Additionally, the trial court could have inferred from A.W.'s past drug use and failure to complete drug treatment and her services that she lacked parental abilities, including the motivation to seek out and utilize available resources. See In re J.M.T., 519 S.W.3d 258, 270 (Tex. App.-Houston [1st Dist.] 2017, pet. denied) ("A fact finder may infer from a parent's failure to take the initiative to complete the services required to regain possession of [her] child that [she] does not have the ability to motivate [herself] to seek out available resources needed now or in the future."); see also Tex. Fam. Code § 263.307(b)(10), (11) (providing courts may consider willingness and ability of child's family to seek out, accept, and complete counseling services and willingness and ability of child's family to effect positive environmental and personal changes within a reasonable period of time).
The trial court also could have reasonably considered the termination of A.W.'s parental rights to four other children, two as recently as 2018, as evidence of A.W.'s inability to parent.
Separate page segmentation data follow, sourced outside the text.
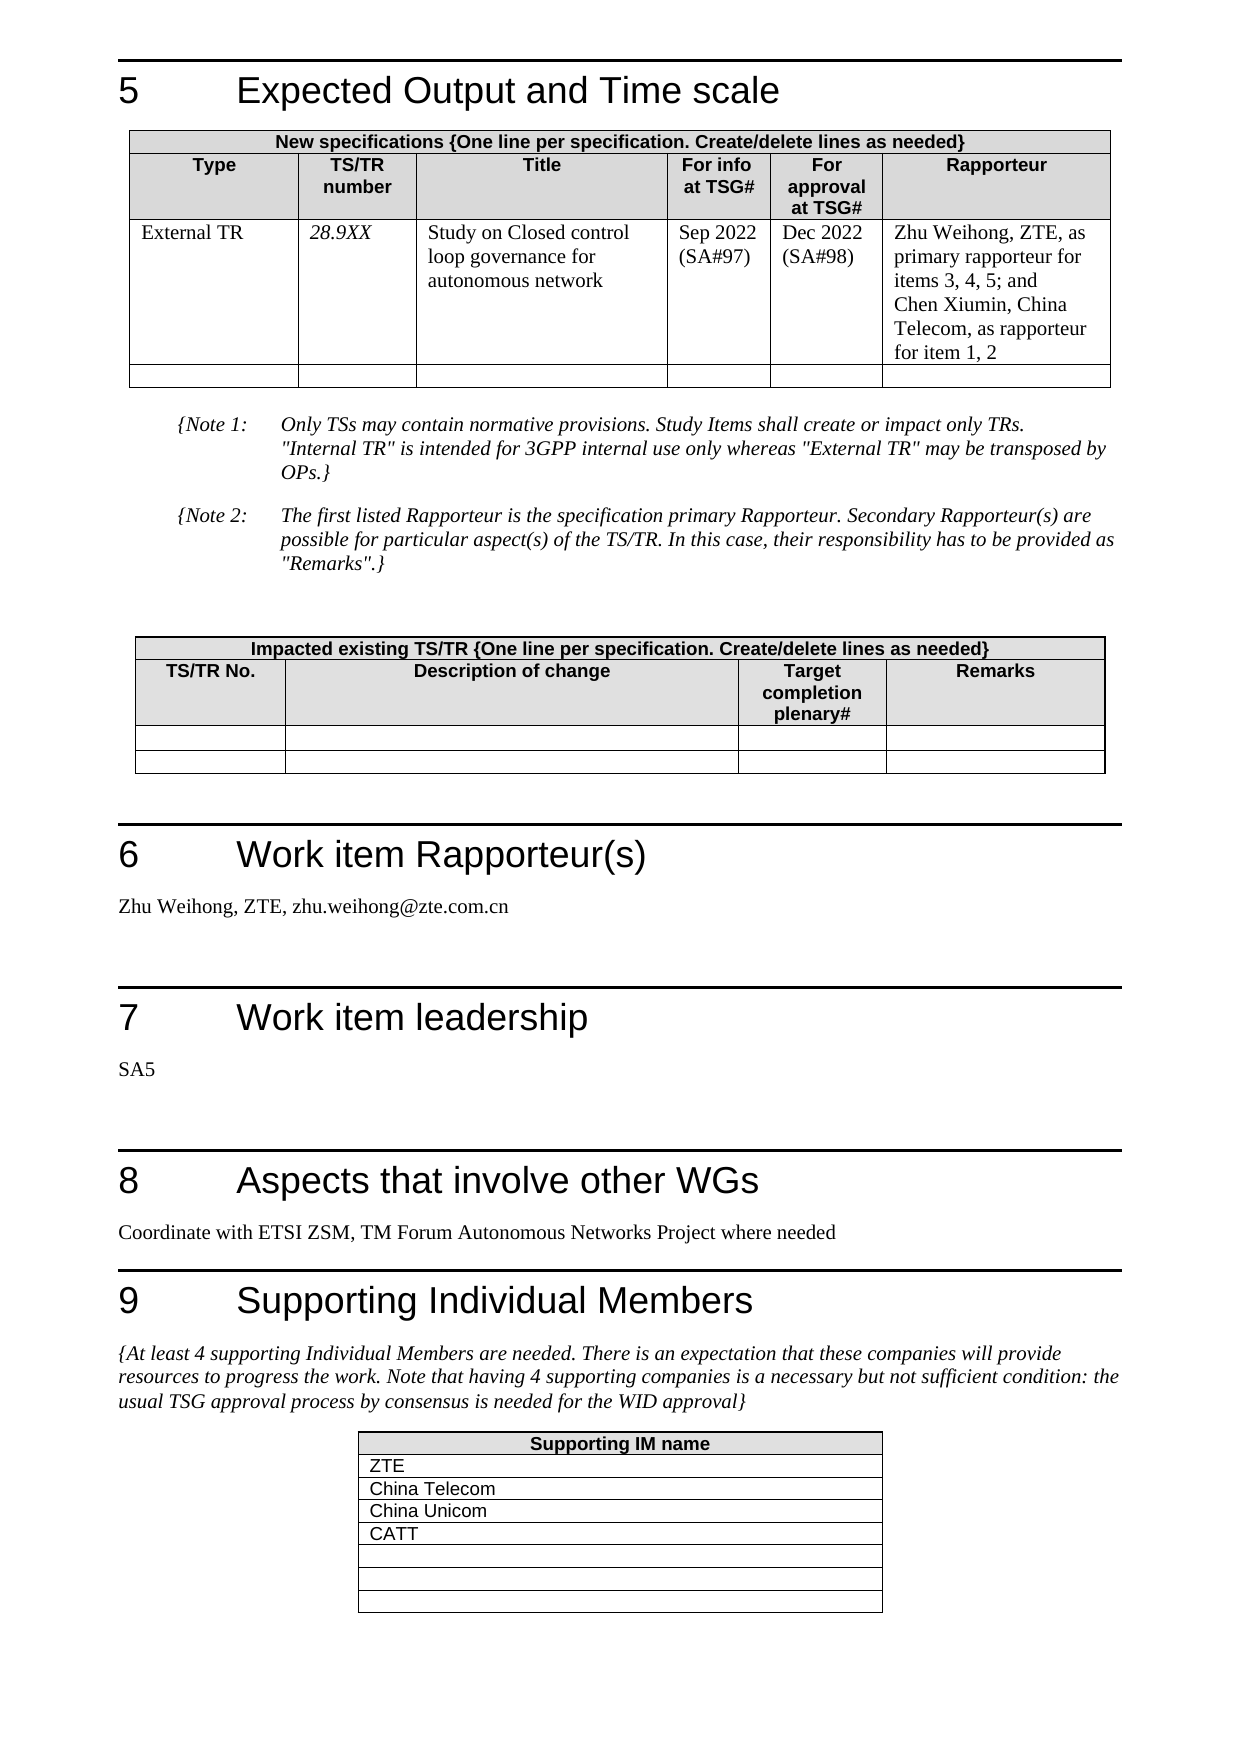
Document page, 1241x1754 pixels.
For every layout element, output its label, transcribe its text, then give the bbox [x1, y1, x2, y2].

table_cell CATT [359, 1523, 882, 1544]
table_cell Title [417, 154, 667, 219]
table_cell Remarks [887, 660, 1104, 725]
table_header Impacted existing TS/TR {One line per specification. Create/delete lines as needed} [136, 638, 1104, 659]
table_cell [359, 1545, 882, 1567]
table_cell Study on Closed control loop governance for autonomous network [417, 220, 667, 364]
table_cell [299, 365, 416, 387]
table_cell Description of change [286, 660, 738, 725]
table_header New specifications {One line per specification. Create/delete lines as needed} [130, 131, 1110, 153]
table_cell [417, 365, 667, 387]
table_cell External TR [130, 220, 298, 364]
subtitle 6 Work item Rapporteur(s) [118, 826, 1122, 875]
text {Note 1: Only TSs may contain normative provisions. Study Items shall create or impact only TRs. "Internal TR" is intended for 3GPP internal use only whereas "External TR" may be transposed by OPs.} [177, 412, 1122, 484]
table_cell For approval at TSG# [771, 154, 882, 219]
text Coordinate with ETSI ZSM, TM Forum Autonomous Networks Project where needed [118, 1220, 1122, 1244]
table_cell For info at TSG# [668, 154, 770, 219]
table_cell ZTE [359, 1455, 882, 1477]
subtitle 5 Expected Output and Time scale [118, 62, 1122, 112]
table_cell [286, 726, 738, 750]
table_cell [136, 751, 285, 772]
text {Note 2: The first listed Rapporteur is the specification primary Rapporteur. Secondary Rapporteur(s) are possible for particular aspect(s) of the TS/TR. In this case, their responsibility has to be provided as "Remarks".} [177, 503, 1122, 575]
table_cell China Telecom [359, 1478, 882, 1499]
table_cell [739, 751, 886, 772]
table_cell [668, 365, 770, 387]
table_cell Dec 2022 (SA#98) [771, 220, 882, 364]
table_cell [286, 751, 738, 772]
text {At least 4 supporting Individual Members are needed. There is an expectation that these companies will provide resources to progress the work. Note that having 4 supporting companies is a necessary but not sufficient condition: the usual TSG approval process by consensus is needed for the WID approval} [118, 1340, 1122, 1413]
table_cell Type [130, 154, 298, 219]
text Zhu Weihong, ZTE, zhu.weihong@zte.com.cn [118, 894, 1122, 918]
table_header Supporting IM name [359, 1433, 882, 1454]
table_cell [771, 365, 882, 387]
subtitle 9 Supporting Individual Members [118, 1272, 1122, 1322]
table_cell Zhu Weihong, ZTE, as primary rapporteur for items 3, 4, 5; and Chen Xiumin, China Telecom, as rapporteur for item 1, 2 [883, 220, 1110, 364]
table_cell [136, 726, 285, 750]
table_cell China Unicom [359, 1500, 882, 1522]
table_cell [359, 1568, 882, 1589]
table_cell Rapporteur [883, 154, 1110, 219]
text SA5 [118, 1057, 1122, 1081]
table_cell TS/TR number [299, 154, 416, 219]
table_cell [359, 1591, 882, 1612]
table_cell 28.9XX [299, 220, 416, 364]
table_cell [130, 365, 298, 387]
subtitle 8 Aspects that involve other WGs [118, 1152, 1122, 1201]
table_cell [883, 365, 1110, 387]
table_cell TS/TR No. [136, 660, 285, 725]
table_cell [887, 726, 1104, 750]
table_cell Target completion plenary# [739, 660, 886, 725]
table_cell [887, 751, 1104, 772]
subtitle 7 Work item leadership [118, 989, 1122, 1038]
table_cell [739, 726, 886, 750]
table_cell Sep 2022 (SA#97) [668, 220, 770, 364]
See In re J.M.G., 608 S.W.3d 51, 57-58 (Tex. App.-San Antonio 2020, pet. denied) ("The evidence shows Mother has had a long and recent history of abandoning her children and has not been capable of being present in their lives or meeting their basic emotional and physical needs."). The trial court also could have reasonably considered the Department's concerns that A.W. left Z.K.M.W. with other people up to three weeks at a time; she did not provide baby formula, diapers, or clothing for Z.K.M.W.; and the child's severe diaper rash and open wounds when the child was brought back to a caregiver as evidence of A.W.'s inability to parent.
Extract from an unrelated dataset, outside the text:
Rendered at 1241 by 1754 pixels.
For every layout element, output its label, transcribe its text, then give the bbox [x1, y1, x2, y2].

Evidence of A.W.'s instability in employment and housing also supports the best-interest finding. "A child's need for permanence through the establishment of a 'stable, permanent home' has been recognized as the paramount consideration in a best-interest determination." In re L.G.R., 498 S.W.3d 195, 205 (Tex. App.-Houston [14th Dist.] 2016, pet. denied). Although Salazar conceded A.W. had at one time been employed, the trial court reasonably could have determined that any stability A.W. might achieve was unlikely to last. Cf. In re J.O.A., 283 S.W.3d 336, 346 (Tex. 2009) ("[E]vidence of improved conduct, especially of short-duration, does not conclusively negate the probative value of a long history of . . . irresponsible choices.").
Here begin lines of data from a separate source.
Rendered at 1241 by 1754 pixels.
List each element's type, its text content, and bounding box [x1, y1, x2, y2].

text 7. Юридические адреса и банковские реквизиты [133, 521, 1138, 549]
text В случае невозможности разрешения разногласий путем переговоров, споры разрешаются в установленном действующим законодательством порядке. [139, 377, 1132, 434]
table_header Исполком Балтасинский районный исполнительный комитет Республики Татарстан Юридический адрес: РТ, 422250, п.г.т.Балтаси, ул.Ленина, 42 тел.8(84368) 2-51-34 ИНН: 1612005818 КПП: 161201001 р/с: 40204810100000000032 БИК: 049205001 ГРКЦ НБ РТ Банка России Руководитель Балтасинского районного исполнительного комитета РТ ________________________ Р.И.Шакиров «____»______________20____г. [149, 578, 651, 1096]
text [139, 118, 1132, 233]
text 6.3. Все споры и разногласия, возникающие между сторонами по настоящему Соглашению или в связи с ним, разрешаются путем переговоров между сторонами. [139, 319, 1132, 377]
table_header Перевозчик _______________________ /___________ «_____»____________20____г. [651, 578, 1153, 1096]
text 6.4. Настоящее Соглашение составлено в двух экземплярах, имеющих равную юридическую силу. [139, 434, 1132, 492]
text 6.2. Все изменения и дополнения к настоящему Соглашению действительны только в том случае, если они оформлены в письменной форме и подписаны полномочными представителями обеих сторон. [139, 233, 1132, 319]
Viewing all of the evidence in the light most favorable to the best-interest finding and applying the appropriate factors, we conclude the trial court could have formed a firm belief or conviction that termination of A.W.'s parental rights was in Z.K.M.W.'s best interest. We further conclude that any disputed evidence, viewed in light of the entire record, could have been reconciled in favor of the trial court's best-interest finding or was not so significant that the trial court could not reasonably have formed a firm belief or conviction that termination was in Z.K.M.W.'s best interest. Therefore, we hold the evidence is legally and factually sufficient to support the trial court's best-interest finding.
CONCLUSION
We overrule A.W.'s sole issue and affirm the trial court's Order of Termination.